Link Posted: 3/20/2002 10:40:36 AM EDT
[Last Edit: 3/20/2002 10:41:09 AM EDT by Timber_Wolf]
Maybe I'm just not up to speed on how child-porn transfers work, but it seems to me that one would never use any single web site to pull off such a scheme. Wouldn't they go from web-board to web-board... one day on yahoo, another on google, or so on? How would any government bureaucracy be able to keep up with tracking changes? I mean come on? How long would it take to shutdown hotxxxchildren.com or some other site like that once it is found? And why wouldnt an AG do that, instead of trying to pull some kind of BS V-chip crap with it? And I frequently use a proxy to access THIS site, dodging my workplace's internet blocker (they think they can limit us to biz-related sites only [}:D]) Just magine what a hacker pedo could pull... Dosn't make sense, but then again, it is uncle sam.

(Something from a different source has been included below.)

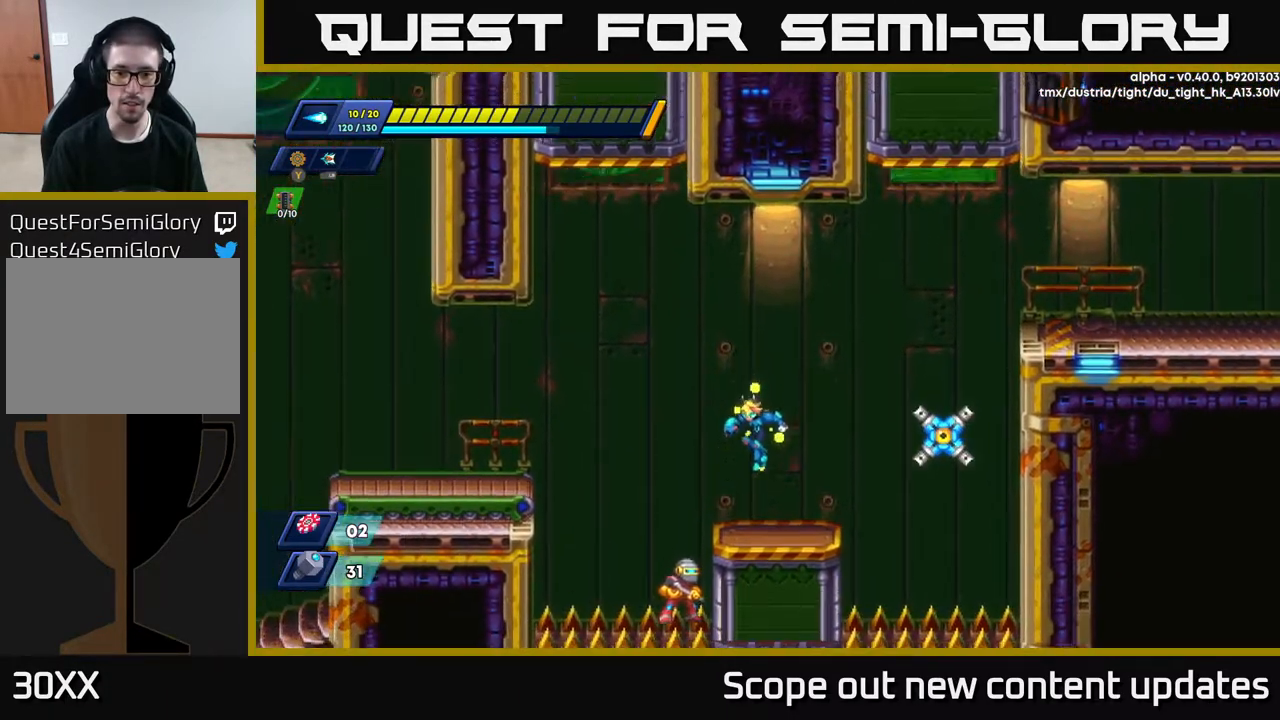
{"buttons": ["A"], "left_stick": "center", "right_stick": "center", "events": [[150, "DPAD_RIGHT", "down"], [200, "DPAD_RIGHT", "up"], [267, "A", "down"]]}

Link Posted: 3/20/2002 1:55:54 PM EDT
well i know if i was trading illegal files ie warez or kiddie porn i sure as hell wounldnt be doing it on the web it would be on private servers that only my most trusted memembers could get to. witch is why i always get pissed when the media makes it look like theres a pedophile around ever corner on the internet.